NI newspaper review: Killers' days out and horror films
Convicted killers getting temporary release from prison, Brexit, snakes in the grass and "Satanic" films all feature in Thursday's papers.
The Belfast Telegraph says that about 85 killers a year get days out from Northern Ireland jails.
The paper obtained the figures from the Department of Justice after murderer Stephen Scott was seen at his mother's home in Warrenpoint at the weekend.
It says that less than one in 10 requests for leave are turned down.
TUV leader Jim Allister tells the Telegraph: "In Northern Ireland, of course, such prioritising of prisoners is only too common."
The department's website says: "The range of temporary release schemes has been developed to provide both determinate and life sentence prisoners with structured and planned releases towards the end of their sentences."
The News Letter says that Ulster Unionist MEP Jim Nicholson was cheered by fellow MEPs when he told them there is no legal entity called the north of Ireland.
He was speaking during a European Parliament debate on a Sinn Féin-backed call for Northern Ireland to be given special status post Brexit.
The amendment was rejected by 374 votes to 66, in what the paper calls a blow to Sinn Féin's "diplomatic offensive for designated special status".
The Irish News has the story of a health expert from Melbourne, who now lives in County Armagh and says he had to return to Australia to get a GP appointment.
Jason Calvert, 29, has a rare lung condition and has been trying to get on the books of a practice in Portadown for the last year.
However, he has been put on a waiting list and has not been given a letter of refusal which he needs to register with someone else.
"The irony is that I have private health insurance through work - but I can't get anything done because I need a GP referral," he tells the paper.
As the Irish Open gets under way in Portstewart, all three papers, as well as the Daily Mirror, have pictures of Wednesday's Pro-am event.
Among those pictured taking part are Pep Guardiola, Jimmy Nesbitt, Vernon Kay, Pat Jennings, AP McCoy and, to the delight of female spectators, Jamie Dornan.
The Mirror says that, for once, the weather obliged and there were no shades of grey for actor Dornan.
The News Letter reports that Tory MP and former Army officer Bob Stewart's life was saved by his son when INLA killers came to his house in the 1980s.
He said they asked the 13-year-old if "his daddy was home", but his son lied and told them he was away at work.

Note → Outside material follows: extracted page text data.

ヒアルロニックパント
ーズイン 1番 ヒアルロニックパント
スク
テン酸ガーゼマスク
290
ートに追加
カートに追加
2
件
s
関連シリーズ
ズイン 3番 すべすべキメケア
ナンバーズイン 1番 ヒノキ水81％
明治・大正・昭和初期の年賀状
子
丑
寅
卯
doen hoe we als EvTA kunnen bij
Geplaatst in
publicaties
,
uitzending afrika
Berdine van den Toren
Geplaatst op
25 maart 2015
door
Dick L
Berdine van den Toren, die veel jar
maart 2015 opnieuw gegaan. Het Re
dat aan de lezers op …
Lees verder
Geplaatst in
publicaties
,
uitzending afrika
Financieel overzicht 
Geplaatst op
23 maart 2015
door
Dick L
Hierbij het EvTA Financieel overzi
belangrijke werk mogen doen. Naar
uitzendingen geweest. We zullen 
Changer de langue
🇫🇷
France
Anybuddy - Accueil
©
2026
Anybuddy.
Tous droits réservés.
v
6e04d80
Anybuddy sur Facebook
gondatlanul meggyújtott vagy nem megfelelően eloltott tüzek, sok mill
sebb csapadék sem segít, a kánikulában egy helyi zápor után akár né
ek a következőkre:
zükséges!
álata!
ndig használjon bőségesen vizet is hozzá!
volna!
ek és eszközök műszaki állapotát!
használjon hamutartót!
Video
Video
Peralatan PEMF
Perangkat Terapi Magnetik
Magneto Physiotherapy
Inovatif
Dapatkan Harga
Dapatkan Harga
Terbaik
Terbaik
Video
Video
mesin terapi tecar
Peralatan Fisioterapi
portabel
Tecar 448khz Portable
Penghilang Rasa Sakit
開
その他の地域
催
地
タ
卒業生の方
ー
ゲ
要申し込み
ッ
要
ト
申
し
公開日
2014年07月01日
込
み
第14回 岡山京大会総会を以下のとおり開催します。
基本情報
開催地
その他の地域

Plans to show horror movies such as The Exorcist and The Omen at a derelict Catholic Church on Belfast's Ormeau Road have been condemned by a priest, the Belfast Telegraph reports.
The plan is part of the Belfast Film Festival.
However, west Belfast priest Fr Patrick McCafferty asks: "What is their motivation for showing these types of films in what was once a sacred building that will have such special memories of spiritual occasions for lots of people?"
The Irish News reports that a prominent barrister is due to be discharged from hospital after suffering a suspected cardiac arrest during a "gruelling 24-hour race" in Belfast at the weekend.
It says Iryna Kennedy was about 32 miles into the event at Victoria Park in east Belfast when she became ill on Saturday.
Catching a snake by the tail
Finally, the Belfast Telegraph has the story of the rescue of a snake in the grass in County Down.
Donaghadee woman Margaret McClean found the orange grass snake in her garden and wrapped it in a pillow case, saving it from a cat who had "got it by the tail".
The paper says that the most common exotic pets in Northern Ireland are ring-tailed lemurs of which there are nine, while there are also six emus, five racoons, two tigers and one wolf.